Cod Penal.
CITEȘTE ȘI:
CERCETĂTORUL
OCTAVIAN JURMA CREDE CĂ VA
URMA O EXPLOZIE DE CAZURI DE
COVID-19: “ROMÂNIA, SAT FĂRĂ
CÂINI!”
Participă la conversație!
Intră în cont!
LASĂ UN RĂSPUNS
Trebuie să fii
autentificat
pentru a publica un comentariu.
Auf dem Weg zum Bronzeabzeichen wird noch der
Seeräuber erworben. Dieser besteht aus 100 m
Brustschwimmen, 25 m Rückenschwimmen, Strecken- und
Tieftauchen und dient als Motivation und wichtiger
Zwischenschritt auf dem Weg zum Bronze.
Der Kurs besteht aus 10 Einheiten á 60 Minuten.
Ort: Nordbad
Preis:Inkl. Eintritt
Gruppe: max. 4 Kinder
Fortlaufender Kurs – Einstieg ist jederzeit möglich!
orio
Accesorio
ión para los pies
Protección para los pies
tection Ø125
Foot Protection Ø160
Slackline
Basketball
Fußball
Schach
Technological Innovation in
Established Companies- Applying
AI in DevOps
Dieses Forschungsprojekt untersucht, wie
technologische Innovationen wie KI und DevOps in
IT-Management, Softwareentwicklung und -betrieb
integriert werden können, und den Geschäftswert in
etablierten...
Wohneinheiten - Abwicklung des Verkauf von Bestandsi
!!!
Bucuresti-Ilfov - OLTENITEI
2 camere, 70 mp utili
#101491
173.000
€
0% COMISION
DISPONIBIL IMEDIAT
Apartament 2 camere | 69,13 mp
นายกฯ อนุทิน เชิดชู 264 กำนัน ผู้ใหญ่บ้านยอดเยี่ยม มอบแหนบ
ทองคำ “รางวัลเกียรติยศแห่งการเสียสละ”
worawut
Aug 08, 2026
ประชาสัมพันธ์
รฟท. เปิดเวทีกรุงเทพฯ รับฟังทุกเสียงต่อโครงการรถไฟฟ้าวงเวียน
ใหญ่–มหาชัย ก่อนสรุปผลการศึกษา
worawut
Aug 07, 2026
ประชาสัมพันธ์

* * *

→ **EXERCISE OBJECTIVE**
Copy out each line in the listing that has the word "besteht".

→ **EXERCISE OUTPUT**
Seeräuber erworben. Dieser besteht aus 100 m
Der Kurs besteht aus 10 Einheiten á 60 Minuten.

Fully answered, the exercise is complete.